§ **What you are asked to do**: Copy out the records in full, word for word, without pictures.

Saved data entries
▶

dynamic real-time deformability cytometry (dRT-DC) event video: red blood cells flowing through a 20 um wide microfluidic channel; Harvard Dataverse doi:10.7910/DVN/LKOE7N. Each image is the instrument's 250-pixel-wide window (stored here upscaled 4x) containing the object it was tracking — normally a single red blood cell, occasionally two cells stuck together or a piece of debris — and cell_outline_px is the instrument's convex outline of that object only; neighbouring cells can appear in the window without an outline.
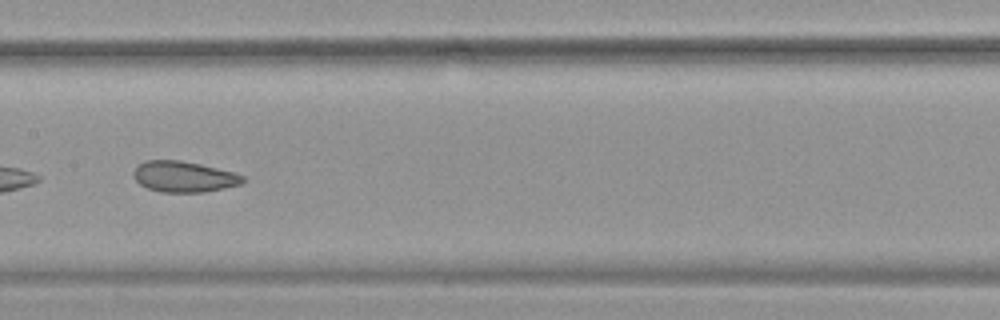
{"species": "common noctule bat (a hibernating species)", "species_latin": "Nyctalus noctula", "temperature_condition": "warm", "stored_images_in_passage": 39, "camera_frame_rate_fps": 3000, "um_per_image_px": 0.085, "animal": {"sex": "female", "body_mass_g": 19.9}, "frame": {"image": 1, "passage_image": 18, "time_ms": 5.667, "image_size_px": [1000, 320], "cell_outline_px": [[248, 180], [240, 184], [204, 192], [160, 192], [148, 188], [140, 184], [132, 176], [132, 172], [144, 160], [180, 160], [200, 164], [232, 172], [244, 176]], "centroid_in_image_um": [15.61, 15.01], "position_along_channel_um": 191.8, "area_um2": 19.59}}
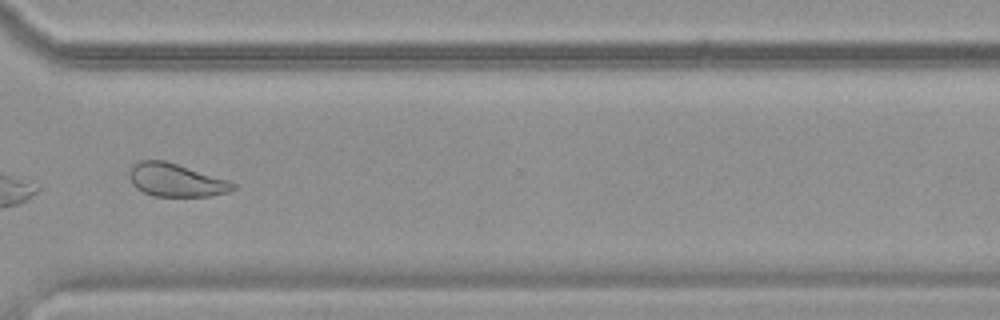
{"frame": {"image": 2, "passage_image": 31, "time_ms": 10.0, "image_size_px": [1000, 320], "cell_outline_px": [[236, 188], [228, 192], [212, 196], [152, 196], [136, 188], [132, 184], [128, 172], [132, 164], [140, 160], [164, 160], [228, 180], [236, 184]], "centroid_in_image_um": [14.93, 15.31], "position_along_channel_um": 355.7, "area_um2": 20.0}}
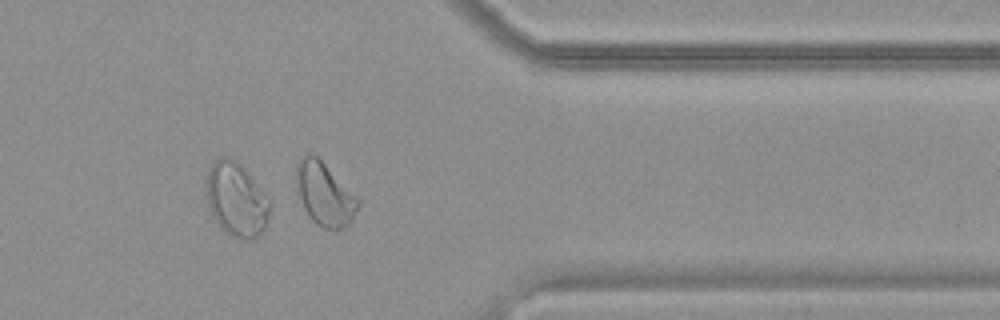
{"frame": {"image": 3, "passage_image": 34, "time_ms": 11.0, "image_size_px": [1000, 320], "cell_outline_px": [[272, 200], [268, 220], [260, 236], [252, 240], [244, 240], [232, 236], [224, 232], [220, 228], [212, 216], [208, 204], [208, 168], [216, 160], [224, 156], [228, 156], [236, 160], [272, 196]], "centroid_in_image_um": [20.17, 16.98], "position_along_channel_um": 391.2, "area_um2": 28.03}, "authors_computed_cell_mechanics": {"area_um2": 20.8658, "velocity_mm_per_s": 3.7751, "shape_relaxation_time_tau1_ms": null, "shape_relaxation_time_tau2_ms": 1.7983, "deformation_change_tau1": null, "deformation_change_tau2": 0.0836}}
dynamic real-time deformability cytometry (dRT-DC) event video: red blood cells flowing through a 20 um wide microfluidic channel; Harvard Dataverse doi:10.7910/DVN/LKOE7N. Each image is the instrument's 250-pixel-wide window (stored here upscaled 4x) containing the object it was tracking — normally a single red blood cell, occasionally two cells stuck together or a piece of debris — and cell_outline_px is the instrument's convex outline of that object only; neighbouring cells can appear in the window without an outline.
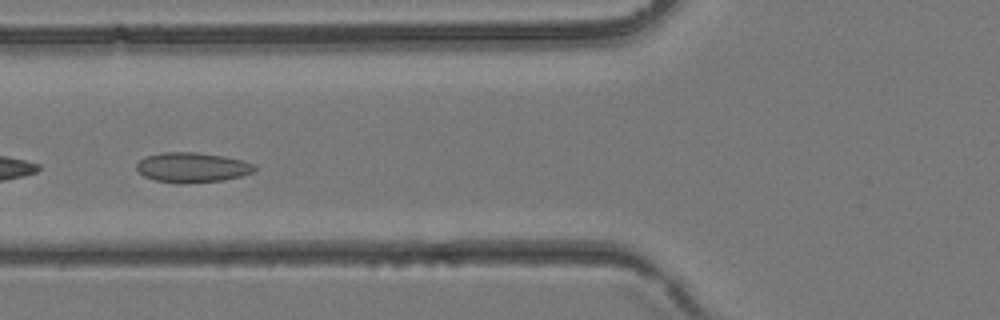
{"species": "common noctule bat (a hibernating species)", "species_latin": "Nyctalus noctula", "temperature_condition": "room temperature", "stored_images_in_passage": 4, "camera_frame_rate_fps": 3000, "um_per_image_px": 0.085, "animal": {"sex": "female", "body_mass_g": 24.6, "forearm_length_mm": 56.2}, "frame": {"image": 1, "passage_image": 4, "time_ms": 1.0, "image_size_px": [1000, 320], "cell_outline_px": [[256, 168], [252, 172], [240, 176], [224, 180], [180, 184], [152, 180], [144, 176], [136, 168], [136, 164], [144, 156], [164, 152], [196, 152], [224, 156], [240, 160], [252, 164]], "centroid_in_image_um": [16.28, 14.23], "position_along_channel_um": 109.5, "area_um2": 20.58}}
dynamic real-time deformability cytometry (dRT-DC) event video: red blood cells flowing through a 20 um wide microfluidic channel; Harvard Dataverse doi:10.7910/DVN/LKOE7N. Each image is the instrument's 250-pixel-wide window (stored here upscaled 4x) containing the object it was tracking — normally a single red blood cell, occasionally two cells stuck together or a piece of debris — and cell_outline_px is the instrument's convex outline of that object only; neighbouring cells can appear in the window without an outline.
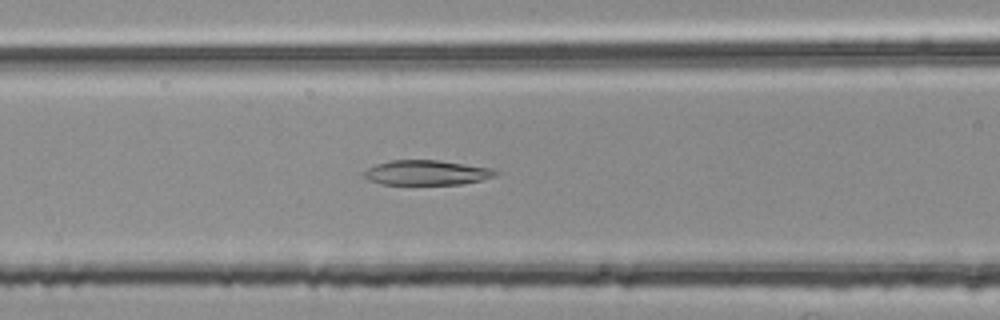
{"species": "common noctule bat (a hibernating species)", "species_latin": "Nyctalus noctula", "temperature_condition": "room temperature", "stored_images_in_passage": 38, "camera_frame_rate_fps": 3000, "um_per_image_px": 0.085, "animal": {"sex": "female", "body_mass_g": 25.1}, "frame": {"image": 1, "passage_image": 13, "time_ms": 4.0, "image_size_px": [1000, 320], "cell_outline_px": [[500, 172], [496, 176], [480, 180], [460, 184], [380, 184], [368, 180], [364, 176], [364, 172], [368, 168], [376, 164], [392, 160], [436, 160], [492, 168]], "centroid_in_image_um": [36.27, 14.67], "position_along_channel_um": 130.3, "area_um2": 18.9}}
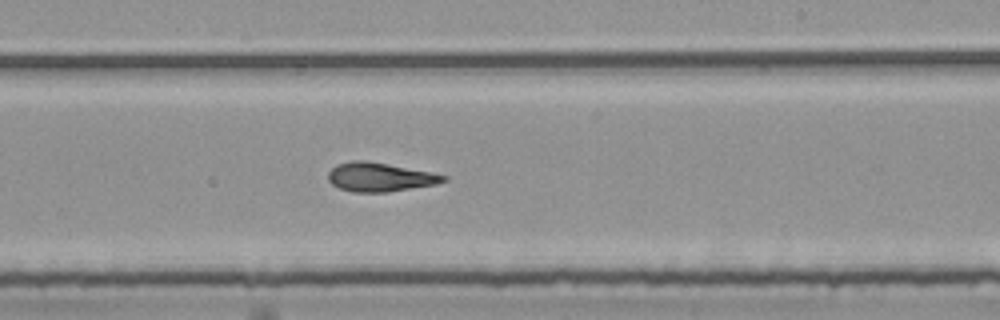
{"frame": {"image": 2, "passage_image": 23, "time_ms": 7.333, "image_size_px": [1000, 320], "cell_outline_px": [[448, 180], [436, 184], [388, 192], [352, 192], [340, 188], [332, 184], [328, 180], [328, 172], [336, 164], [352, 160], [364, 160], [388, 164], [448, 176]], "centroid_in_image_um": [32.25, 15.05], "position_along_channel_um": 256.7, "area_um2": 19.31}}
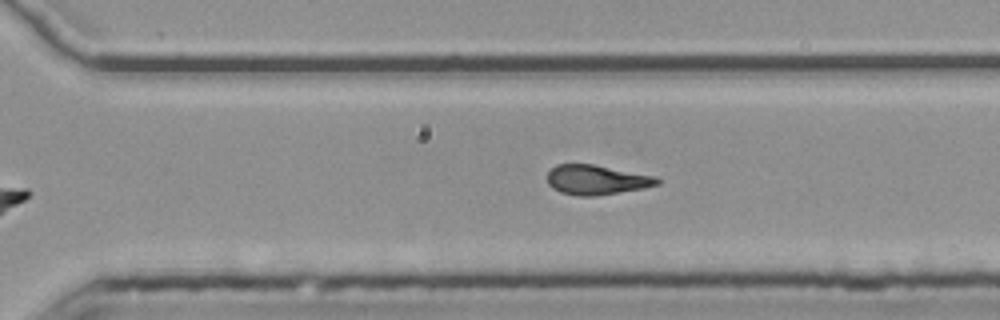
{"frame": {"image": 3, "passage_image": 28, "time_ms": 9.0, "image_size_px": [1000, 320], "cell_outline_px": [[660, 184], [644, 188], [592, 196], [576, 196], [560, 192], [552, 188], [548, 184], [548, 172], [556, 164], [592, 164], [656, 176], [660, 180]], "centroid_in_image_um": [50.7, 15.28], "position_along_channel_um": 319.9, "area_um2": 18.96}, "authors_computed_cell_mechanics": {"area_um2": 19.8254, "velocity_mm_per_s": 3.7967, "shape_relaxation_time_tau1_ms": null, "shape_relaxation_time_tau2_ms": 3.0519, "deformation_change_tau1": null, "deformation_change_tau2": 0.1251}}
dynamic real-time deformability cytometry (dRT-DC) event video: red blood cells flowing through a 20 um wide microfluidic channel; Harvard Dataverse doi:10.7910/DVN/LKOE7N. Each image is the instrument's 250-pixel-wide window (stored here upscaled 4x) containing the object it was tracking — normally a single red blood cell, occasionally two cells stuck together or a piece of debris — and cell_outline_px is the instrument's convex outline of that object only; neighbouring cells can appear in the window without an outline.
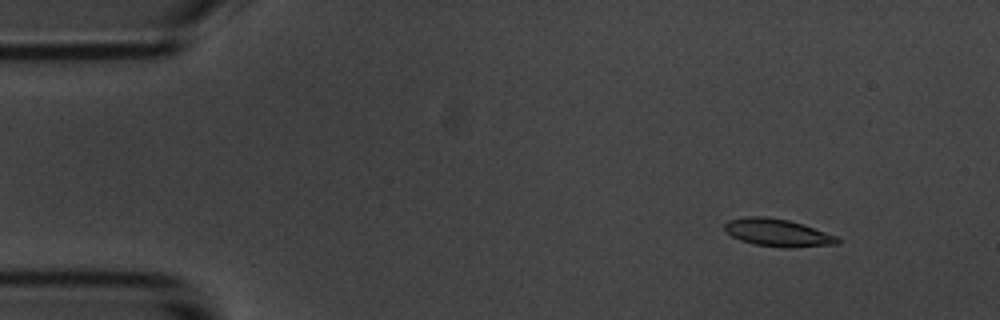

◀

§ **Solved exercise**:
dynamic real-time deformability cytometry (dRT-DC) event video: red blood cells flowing through a 20 um wide microfluidic channel; Harvard Dataverse doi:10.7910/DVN/LKOE7N. Each image is the instrument's 250-pixel-wide window (stored here upscaled 4x) containing the object it was tracking — normally a single red blood cell, occasionally two cells stuck together or a piece of debris — and cell_outline_px is the instrument's convex outline of that object only; neighbouring cells can appear in the window without an outline.
{"species": "common noctule bat (a hibernating species)", "species_latin": "Nyctalus noctula", "temperature_condition": "warm", "stored_images_in_passage": 39, "camera_frame_rate_fps": 3000, "um_per_image_px": 0.085, "animal": {"sex": "female", "body_mass_g": 19.9}, "frame": {"image": 1, "passage_image": 18, "time_ms": 5.667, "image_size_px": [1000, 320], "cell_outline_px": [[248, 180], [240, 184], [204, 192], [160, 192], [148, 188], [140, 184], [132, 176], [132, 172], [144, 160], [180, 160], [200, 164], [232, 172], [244, 176]], "centroid_in_image_um": [15.61, 15.01], "position_along_channel_um": 191.8, "area_um2": 19.59}}
{"frame": {"image": 2, "passage_image": 31, "time_ms": 10.0, "image_size_px": [1000, 320], "cell_outline_px": [[236, 188], [228, 192], [212, 196], [152, 196], [136, 188], [132, 184], [128, 172], [132, 164], [140, 160], [164, 160], [228, 180], [236, 184]], "centroid_in_image_um": [14.93, 15.31], "position_along_channel_um": 355.7, "area_um2": 20.0}}
{"frame": {"image": 3, "passage_image": 34, "time_ms": 11.0, "image_size_px": [1000, 320], "cell_outline_px": [[272, 200], [268, 220], [260, 236], [252, 240], [244, 240], [232, 236], [224, 232], [220, 228], [212, 216], [208, 204], [208, 168], [216, 160], [224, 156], [228, 156], [236, 160], [272, 196]], "centroid_in_image_um": [20.17, 16.98], "position_along_channel_um": 391.2, "area_um2": 28.03}, "authors_computed_cell_mechanics": {"area_um2": 20.8658, "velocity_mm_per_s": 3.7751, "shape_relaxation_time_tau1_ms": null, "shape_relaxation_time_tau2_ms": 1.7983, "deformation_change_tau1": null, "deformation_change_tau2": 0.0836}}
dynamic real-time deformability cytometry (dRT-DC) event video: red blood cells flowing through a 20 um wide microfluidic channel; Harvard Dataverse doi:10.7910/DVN/LKOE7N. Each image is the instrument's 250-pixel-wide window (stored here upscaled 4x) containing the object it was tracking — normally a single red blood cell, occasionally two cells stuck together or a piece of debris — and cell_outline_px is the instrument's convex outline of that object only; neighbouring cells can appear in the window without an outline.
{"species": "common noctule bat (a hibernating species)", "species_latin": "Nyctalus noctula", "temperature_condition": "room temperature", "stored_images_in_passage": 4, "camera_frame_rate_fps": 3000, "um_per_image_px": 0.085, "animal": {"sex": "female", "body_mass_g": 24.6, "forearm_length_mm": 56.2}, "frame": {"image": 1, "passage_image": 4, "time_ms": 1.0, "image_size_px": [1000, 320], "cell_outline_px": [[256, 168], [252, 172], [240, 176], [224, 180], [180, 184], [152, 180], [144, 176], [136, 168], [136, 164], [144, 156], [164, 152], [196, 152], [224, 156], [240, 160], [252, 164]], "centroid_in_image_um": [16.28, 14.23], "position_along_channel_um": 109.5, "area_um2": 20.58}}
dynamic real-time deformability cytometry (dRT-DC) event video: red blood cells flowing through a 20 um wide microfluidic channel; Harvard Dataverse doi:10.7910/DVN/LKOE7N. Each image is the instrument's 250-pixel-wide window (stored here upscaled 4x) containing the object it was tracking — normally a single red blood cell, occasionally two cells stuck together or a piece of debris — and cell_outline_px is the instrument's convex outline of that object only; neighbouring cells can appear in the window without an outline.
{"species": "common noctule bat (a hibernating species)", "species_latin": "Nyctalus noctula", "temperature_condition": "room temperature", "stored_images_in_passage": 38, "camera_frame_rate_fps": 3000, "um_per_image_px": 0.085, "animal": {"sex": "female", "body_mass_g": 25.1}, "frame": {"image": 1, "passage_image": 13, "time_ms": 4.0, "image_size_px": [1000, 320], "cell_outline_px": [[500, 172], [496, 176], [480, 180], [460, 184], [380, 184], [368, 180], [364, 176], [364, 172], [368, 168], [376, 164], [392, 160], [436, 160], [492, 168]], "centroid_in_image_um": [36.27, 14.67], "position_along_channel_um": 130.3, "area_um2": 18.9}}
{"frame": {"image": 2, "passage_image": 23, "time_ms": 7.333, "image_size_px": [1000, 320], "cell_outline_px": [[448, 180], [436, 184], [388, 192], [352, 192], [340, 188], [332, 184], [328, 180], [328, 172], [336, 164], [352, 160], [364, 160], [388, 164], [448, 176]], "centroid_in_image_um": [32.25, 15.05], "position_along_channel_um": 256.7, "area_um2": 19.31}}
{"frame": {"image": 3, "passage_image": 28, "time_ms": 9.0, "image_size_px": [1000, 320], "cell_outline_px": [[660, 184], [644, 188], [592, 196], [576, 196], [560, 192], [552, 188], [548, 184], [548, 172], [556, 164], [592, 164], [656, 176], [660, 180]], "centroid_in_image_um": [50.7, 15.28], "position_along_channel_um": 319.9, "area_um2": 18.96}, "authors_computed_cell_mechanics": {"area_um2": 19.8254, "velocity_mm_per_s": 3.7967, "shape_relaxation_time_tau1_ms": null, "shape_relaxation_time_tau2_ms": 3.0519, "deformation_change_tau1": null, "deformation_change_tau2": 0.1251}}
dynamic real-time deformability cytometry (dRT-DC) event video: red blood cells flowing through a 20 um wide microfluidic channel; Harvard Dataverse doi:10.7910/DVN/LKOE7N. Each image is the instrument's 250-pixel-wide window (stored here upscaled 4x) containing the object it was tracking — normally a single red blood cell, occasionally two cells stuck together or a piece of debris — and cell_outline_px is the instrument's convex outline of that object only; neighbouring cells can appear in the window without an outline.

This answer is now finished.